Henry, director of music ministry at First Presbyterian Church in Gainesville, is a lover of sacred music. He and church choir members recently returned from a tour of Italy.

The Coro Sacra (Sacred Chorus) of Gainesville First Presbyterian Church and Shallowford Presbyterian Church in Atlanta, traveled to Italy for nine days this month. Both churches combine their choir groups and perform together and separately. The Gainesville chorus returned just in time to perform for the Palm Sunday service at the church.

Henry said the trip, which took more than a year to prepare and raise funds for, allowed the chorus to visit important sites and historical markers of the Christian church.

Thirty-eight chorus musicians sang in masses and performed concerts at several historic churches within the cities, including St. Peter’s Basilica, a 16th century church in Vatican City; the Basilica of St.

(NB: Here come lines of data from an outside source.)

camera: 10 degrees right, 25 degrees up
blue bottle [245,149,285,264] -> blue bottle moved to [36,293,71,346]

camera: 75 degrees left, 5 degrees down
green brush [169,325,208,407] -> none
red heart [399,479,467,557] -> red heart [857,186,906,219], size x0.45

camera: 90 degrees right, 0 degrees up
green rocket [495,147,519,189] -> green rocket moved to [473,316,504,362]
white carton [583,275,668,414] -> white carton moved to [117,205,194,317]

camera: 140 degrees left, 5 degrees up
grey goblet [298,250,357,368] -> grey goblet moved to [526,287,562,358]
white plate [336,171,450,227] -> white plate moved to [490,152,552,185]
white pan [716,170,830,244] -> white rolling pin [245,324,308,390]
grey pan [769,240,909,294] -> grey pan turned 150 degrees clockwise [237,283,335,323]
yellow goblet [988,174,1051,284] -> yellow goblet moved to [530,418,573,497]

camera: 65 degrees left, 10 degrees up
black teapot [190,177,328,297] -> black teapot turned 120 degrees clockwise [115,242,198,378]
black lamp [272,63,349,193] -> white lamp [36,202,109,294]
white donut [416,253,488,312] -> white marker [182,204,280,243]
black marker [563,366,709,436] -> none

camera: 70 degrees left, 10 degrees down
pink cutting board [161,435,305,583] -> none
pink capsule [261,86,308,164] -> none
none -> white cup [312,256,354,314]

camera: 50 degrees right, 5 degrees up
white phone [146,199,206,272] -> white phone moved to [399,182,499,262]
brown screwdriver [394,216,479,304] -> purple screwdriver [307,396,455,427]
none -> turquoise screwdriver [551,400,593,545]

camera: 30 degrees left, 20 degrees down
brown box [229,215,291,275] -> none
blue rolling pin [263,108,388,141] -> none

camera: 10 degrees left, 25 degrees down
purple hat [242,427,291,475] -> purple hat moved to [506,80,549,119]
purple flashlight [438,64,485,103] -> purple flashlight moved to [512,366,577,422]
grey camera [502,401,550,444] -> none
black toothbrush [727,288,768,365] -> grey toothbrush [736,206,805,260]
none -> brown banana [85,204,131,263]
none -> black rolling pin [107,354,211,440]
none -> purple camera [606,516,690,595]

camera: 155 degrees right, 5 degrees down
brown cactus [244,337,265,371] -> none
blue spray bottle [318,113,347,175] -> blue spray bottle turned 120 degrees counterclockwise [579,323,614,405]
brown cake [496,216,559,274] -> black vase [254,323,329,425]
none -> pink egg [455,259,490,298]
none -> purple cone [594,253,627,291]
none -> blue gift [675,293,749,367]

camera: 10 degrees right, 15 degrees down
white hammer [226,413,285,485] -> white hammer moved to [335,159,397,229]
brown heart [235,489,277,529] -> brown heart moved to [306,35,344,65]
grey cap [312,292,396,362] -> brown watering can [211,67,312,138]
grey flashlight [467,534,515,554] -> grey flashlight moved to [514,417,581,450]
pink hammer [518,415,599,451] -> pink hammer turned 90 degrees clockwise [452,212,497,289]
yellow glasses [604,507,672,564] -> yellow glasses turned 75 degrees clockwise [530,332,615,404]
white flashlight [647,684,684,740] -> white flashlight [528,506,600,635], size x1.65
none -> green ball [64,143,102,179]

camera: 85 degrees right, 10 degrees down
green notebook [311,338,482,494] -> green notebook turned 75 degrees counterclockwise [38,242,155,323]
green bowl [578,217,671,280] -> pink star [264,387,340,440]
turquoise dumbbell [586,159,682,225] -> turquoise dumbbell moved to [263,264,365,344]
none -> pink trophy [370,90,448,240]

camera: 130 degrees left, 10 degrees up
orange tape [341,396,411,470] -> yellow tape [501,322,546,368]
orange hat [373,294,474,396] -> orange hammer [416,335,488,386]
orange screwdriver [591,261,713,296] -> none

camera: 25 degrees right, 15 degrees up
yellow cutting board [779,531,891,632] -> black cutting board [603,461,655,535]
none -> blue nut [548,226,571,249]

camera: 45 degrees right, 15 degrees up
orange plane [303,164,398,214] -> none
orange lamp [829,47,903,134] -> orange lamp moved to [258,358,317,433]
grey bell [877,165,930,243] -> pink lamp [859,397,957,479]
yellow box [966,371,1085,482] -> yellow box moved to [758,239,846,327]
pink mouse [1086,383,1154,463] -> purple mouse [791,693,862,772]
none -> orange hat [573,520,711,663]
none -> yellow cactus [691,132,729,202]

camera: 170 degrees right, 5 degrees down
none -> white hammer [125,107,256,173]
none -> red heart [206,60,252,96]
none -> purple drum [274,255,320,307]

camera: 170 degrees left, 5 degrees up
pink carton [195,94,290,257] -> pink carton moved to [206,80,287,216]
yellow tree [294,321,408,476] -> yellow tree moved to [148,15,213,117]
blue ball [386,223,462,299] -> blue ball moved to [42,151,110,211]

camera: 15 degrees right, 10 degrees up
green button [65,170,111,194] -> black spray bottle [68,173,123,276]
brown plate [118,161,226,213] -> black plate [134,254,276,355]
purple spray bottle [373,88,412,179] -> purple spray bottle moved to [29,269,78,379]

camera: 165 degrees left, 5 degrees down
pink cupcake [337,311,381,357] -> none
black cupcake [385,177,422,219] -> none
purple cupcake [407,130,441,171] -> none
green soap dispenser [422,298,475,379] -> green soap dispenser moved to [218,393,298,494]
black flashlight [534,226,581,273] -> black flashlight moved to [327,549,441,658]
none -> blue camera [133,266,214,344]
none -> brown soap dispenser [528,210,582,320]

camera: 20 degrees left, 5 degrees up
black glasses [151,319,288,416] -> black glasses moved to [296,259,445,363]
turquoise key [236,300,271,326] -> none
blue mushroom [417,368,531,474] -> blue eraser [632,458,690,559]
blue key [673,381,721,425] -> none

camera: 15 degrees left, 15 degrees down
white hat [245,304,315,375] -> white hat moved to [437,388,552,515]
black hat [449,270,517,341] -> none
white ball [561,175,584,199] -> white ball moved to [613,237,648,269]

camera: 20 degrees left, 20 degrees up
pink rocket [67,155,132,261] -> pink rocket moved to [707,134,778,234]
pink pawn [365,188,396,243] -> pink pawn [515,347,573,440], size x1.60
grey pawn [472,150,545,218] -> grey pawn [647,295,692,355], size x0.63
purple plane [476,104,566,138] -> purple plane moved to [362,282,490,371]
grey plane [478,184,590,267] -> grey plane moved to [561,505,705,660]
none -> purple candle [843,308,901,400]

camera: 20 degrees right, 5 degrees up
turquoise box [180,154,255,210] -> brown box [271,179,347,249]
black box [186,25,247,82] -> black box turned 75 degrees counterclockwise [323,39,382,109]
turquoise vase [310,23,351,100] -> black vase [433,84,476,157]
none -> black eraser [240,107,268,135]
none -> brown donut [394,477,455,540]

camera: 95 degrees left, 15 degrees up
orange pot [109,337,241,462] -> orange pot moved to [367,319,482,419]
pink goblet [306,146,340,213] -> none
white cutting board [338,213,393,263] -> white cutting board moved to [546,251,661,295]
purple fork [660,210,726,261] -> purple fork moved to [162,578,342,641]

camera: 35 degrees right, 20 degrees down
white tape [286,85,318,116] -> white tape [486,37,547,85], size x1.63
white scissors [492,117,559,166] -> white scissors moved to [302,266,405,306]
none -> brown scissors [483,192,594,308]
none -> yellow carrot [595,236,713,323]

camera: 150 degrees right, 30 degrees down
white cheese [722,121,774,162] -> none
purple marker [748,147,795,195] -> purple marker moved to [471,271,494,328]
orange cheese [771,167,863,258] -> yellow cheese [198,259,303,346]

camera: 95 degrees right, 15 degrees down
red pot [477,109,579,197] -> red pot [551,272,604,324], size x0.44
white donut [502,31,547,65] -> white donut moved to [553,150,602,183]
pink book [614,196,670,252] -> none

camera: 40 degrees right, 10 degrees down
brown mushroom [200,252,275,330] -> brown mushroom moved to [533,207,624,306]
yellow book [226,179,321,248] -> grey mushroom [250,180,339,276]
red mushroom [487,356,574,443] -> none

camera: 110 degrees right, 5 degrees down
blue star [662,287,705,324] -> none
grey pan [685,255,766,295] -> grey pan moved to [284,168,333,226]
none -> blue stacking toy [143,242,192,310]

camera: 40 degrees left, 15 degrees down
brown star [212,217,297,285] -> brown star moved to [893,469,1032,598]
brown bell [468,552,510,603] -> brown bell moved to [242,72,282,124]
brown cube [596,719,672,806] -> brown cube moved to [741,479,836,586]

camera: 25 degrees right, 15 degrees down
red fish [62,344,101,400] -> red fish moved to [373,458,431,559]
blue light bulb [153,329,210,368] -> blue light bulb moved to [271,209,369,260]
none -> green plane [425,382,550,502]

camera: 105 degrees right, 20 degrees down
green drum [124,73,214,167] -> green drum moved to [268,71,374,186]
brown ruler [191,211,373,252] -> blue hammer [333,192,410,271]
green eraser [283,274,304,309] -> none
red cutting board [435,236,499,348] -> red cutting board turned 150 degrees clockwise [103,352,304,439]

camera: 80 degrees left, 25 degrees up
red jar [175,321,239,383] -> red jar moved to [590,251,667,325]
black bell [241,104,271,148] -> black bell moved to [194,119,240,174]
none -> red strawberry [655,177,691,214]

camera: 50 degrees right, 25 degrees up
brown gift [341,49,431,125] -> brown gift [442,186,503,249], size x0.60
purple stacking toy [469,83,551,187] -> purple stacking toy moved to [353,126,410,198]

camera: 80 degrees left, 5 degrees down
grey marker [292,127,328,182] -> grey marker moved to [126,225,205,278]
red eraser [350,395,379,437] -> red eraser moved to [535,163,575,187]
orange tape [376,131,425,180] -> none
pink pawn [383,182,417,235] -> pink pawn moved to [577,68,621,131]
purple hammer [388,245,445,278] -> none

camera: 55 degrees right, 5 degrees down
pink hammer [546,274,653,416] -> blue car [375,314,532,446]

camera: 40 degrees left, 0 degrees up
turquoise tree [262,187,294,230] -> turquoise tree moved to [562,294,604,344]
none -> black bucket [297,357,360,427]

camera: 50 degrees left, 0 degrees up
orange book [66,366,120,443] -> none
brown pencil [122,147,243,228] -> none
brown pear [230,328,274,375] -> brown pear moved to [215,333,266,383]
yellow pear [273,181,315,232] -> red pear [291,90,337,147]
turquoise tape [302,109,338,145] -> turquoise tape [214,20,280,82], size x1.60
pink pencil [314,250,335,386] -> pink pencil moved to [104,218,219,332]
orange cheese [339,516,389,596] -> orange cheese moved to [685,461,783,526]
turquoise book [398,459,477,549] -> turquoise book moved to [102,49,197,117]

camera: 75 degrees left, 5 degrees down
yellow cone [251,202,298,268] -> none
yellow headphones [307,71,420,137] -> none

Frances Assisi, built in the 13th century; and St. Mark’s Basilica, a Venetian church built in the 11th century. They also toured the cities of Rome, Florence and Venice, with six other family members in tow.

While the chorus might have aimed to please the audience at each location, performing in the venerable buildings was its own pleasure.

“First of all, the acoustics are just marvelous,” Henry said. “But you’re in very historic places in terms of Christianity but also in terms of sacred music. I mean, those of us (who) are into sacred music for our vocation or avocation realize sooner or later that sacred music transcends a lot of boundaries. It’s bigger than denominations. It’s bigger than the local church. Sacred music is a big thing and we like to explore all the many facets of sacred music historically, including present music.”

Henry said the architecture had an influence on the other musicians as well, the significance of each location motivating the singers to do their best — which he said they did.

Some locations, such as St. Mark’s Basilica, were particularly moving for some.

“We’re looking up and seeing all these balconies and wondering what it must have been like hearing (Claudio) Monteverdi’s ‘Vespers’ performed in that space,” Henry said. “Not just him but a lot of other famous sacred music composers. That’s the space they inhabited. That’s where the music was made.”

Richard Halliley, a church choir member and Braselton resident, said performing at St. Peter’s was the trip’s “biggest moment” for him. He said he enjoyed being surrounded by the country’s history.

“It was a beautiful experience. It was sobering, I’d say,” Halliley said. “It was definitely a thrill for myself and all the others to have the opportunity to bounce our voices off of these basilicas that have been around for a long time.”

Halliley said the group easily walked more than 40 miles during their week because every spare moment was filled by visiting other historical sites, such as the Colosseum and the Vatican, or taking gondola rides in Venice.

Michelle Martin, a member of First Presbyterian Church in Gainesville and the featured soloist in the chorus, said she was impressed by the depth of history but also the warmth and intimacy of the ancient churches.

“To see the beauty and the history of those churches was pretty amazing,” Martin said. “I loved absolutely every minute of it, including my sore legs. We walked everywhere, sometimes at a very fast pace because we had so much to see and so much to do. I wouldn’t trade a minute of it.”